▶ **Record excerpts**

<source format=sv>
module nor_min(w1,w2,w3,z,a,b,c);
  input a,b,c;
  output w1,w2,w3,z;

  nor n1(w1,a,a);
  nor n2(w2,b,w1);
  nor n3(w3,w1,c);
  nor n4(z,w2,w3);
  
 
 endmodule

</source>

...

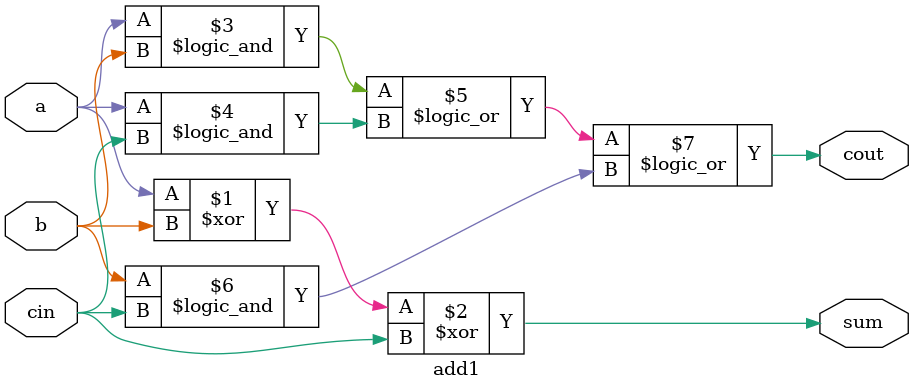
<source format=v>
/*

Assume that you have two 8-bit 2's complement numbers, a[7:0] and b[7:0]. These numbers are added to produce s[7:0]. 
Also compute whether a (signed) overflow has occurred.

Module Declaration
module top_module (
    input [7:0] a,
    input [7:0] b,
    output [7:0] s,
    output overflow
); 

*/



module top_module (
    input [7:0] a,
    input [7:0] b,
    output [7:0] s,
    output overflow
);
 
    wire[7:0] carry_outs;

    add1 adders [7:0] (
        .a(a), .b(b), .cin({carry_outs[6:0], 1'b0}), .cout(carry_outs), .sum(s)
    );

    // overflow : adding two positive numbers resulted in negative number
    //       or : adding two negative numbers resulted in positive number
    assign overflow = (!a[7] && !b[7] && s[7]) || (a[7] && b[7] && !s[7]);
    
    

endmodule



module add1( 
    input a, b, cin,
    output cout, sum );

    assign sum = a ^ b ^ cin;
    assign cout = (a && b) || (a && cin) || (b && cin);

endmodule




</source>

--

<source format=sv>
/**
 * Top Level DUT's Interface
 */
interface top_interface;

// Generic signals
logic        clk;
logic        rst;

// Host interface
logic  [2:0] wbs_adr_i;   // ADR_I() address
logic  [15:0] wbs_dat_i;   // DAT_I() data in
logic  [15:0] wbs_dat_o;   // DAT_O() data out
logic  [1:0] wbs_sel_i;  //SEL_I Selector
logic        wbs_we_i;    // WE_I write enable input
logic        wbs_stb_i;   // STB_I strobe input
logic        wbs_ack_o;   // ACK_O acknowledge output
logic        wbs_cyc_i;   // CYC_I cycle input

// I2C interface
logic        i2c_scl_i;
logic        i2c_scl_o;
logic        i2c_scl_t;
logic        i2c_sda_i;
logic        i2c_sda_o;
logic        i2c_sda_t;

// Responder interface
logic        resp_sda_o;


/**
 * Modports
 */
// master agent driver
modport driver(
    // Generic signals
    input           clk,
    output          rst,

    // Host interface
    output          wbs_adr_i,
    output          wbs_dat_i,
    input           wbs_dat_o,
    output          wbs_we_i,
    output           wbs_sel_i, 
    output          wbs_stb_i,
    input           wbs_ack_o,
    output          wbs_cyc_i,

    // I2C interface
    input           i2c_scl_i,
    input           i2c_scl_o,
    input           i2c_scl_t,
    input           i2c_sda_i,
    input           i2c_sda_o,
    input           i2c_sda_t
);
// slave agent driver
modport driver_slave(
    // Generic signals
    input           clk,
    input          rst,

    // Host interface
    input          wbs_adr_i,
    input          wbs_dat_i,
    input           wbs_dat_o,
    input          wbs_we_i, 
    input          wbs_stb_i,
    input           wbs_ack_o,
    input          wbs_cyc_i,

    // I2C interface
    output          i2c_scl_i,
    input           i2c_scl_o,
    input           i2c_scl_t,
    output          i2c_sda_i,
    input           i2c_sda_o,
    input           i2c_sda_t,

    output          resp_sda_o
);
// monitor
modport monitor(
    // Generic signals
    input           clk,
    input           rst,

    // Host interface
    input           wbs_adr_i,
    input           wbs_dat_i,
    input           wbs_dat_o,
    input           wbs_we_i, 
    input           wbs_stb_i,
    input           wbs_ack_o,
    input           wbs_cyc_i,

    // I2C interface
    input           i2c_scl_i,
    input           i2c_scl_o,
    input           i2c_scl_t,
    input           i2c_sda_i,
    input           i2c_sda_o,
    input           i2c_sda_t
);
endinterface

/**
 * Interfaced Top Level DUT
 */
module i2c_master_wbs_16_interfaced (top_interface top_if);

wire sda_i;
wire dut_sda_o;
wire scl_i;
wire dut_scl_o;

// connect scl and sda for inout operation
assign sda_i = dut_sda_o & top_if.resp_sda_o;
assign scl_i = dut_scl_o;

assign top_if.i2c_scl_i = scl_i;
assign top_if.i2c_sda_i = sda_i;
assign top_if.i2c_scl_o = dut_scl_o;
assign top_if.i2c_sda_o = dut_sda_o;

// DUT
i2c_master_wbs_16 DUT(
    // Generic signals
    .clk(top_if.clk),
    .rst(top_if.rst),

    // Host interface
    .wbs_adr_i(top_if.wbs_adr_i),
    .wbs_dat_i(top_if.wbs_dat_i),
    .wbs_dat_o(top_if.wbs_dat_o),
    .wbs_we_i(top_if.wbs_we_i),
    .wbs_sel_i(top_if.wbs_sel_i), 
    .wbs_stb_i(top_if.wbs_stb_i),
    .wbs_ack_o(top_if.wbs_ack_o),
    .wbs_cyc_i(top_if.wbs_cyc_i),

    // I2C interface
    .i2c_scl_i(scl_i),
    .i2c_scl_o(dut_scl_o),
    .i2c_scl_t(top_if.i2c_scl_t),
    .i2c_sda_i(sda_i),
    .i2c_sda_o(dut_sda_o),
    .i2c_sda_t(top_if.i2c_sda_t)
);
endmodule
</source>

▶ **Request**
Check every line of the data, and copy the ones that contain "assign".

▶ **Answer area**
    assign overflow = (!a[7] && !b[7] && s[7]) || (a[7] && b[7] && !s[7]);
    assign sum = a ^ b ^ cin;
    assign cout = (a && b) || (a && cin) || (b && cin);
assign sda_i = dut_sda_o & top_if.resp_sda_o;
assign scl_i = dut_scl_o;
assign top_if.i2c_scl_i = scl_i;
assign top_if.i2c_sda_i = sda_i;
assign top_if.i2c_scl_o = dut_scl_o;
assign top_if.i2c_sda_o = dut_sda_o;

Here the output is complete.